### Source data
=== Section Start ===
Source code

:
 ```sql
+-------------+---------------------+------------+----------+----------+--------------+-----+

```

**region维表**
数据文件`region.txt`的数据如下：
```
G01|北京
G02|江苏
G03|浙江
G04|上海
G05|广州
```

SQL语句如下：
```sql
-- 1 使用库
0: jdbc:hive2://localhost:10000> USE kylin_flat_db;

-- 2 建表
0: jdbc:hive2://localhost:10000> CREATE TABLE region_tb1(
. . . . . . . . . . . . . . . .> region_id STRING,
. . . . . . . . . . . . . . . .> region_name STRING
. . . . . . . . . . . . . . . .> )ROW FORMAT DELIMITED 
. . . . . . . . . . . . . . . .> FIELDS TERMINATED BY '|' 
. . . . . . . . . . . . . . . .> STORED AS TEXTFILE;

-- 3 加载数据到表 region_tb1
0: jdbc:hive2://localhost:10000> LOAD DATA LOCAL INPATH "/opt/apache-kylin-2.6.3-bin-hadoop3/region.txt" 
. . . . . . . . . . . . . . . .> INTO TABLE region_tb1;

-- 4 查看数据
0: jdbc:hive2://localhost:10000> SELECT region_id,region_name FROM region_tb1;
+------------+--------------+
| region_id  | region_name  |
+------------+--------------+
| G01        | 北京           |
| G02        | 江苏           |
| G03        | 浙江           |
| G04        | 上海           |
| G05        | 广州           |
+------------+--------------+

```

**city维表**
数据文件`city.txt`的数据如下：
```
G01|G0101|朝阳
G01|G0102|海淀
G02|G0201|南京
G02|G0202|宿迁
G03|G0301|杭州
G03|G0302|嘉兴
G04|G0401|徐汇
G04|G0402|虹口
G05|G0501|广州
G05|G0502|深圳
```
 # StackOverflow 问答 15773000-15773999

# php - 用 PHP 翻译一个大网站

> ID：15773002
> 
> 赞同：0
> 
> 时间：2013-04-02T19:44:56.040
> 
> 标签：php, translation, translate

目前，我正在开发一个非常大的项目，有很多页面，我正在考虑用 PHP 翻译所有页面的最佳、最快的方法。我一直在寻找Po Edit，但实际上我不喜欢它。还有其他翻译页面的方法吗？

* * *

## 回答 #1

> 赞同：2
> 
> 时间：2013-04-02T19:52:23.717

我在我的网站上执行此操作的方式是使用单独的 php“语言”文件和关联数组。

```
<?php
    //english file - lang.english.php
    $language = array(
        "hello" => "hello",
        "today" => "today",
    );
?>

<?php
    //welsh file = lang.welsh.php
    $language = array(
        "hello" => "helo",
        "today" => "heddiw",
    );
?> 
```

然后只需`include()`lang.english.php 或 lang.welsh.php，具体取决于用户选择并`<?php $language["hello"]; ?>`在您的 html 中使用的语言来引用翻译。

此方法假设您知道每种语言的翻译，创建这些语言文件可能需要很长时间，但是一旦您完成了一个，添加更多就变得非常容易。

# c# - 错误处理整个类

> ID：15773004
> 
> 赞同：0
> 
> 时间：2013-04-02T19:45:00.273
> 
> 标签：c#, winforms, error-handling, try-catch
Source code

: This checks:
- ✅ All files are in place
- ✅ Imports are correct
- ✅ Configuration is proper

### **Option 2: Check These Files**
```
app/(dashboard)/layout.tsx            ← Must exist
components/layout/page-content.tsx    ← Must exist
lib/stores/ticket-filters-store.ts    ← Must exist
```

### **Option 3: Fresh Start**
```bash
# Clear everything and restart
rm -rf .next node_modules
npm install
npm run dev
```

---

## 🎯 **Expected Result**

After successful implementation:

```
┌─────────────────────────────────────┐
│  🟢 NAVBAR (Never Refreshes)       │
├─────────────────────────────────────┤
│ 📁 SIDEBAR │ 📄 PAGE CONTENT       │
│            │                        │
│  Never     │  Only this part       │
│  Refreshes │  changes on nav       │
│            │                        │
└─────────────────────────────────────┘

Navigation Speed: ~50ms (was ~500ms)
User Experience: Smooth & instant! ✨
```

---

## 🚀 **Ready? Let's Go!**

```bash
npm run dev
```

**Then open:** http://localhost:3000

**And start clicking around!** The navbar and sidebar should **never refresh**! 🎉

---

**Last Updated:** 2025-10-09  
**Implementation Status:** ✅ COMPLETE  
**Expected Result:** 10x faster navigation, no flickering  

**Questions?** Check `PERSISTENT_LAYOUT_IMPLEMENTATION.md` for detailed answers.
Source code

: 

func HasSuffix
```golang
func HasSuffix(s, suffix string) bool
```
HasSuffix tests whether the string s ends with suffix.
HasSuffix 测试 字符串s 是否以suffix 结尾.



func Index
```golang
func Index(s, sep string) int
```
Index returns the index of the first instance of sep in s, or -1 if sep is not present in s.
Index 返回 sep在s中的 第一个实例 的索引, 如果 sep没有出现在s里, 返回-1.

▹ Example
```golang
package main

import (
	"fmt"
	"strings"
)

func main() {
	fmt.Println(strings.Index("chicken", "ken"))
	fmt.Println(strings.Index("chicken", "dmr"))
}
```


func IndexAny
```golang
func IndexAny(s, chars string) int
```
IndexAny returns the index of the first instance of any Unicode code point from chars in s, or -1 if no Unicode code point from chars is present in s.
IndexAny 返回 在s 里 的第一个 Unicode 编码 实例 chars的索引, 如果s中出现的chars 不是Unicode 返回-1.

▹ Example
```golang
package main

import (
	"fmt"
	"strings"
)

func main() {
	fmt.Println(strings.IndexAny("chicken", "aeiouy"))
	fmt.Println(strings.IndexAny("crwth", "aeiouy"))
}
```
=== Section End ===
### Aim of the exercise
Where does the word "hello" appear in the records above? Return every line that holds it.

### Answer box
        "hello" => "hello",
        "hello" => "helo",
然后只需`include()`lang.english.php 或 lang.welsh.php，具体取决于用户选择并`<?php $language["hello"]; ?>`在您的 html 中使用的语言来引用翻译。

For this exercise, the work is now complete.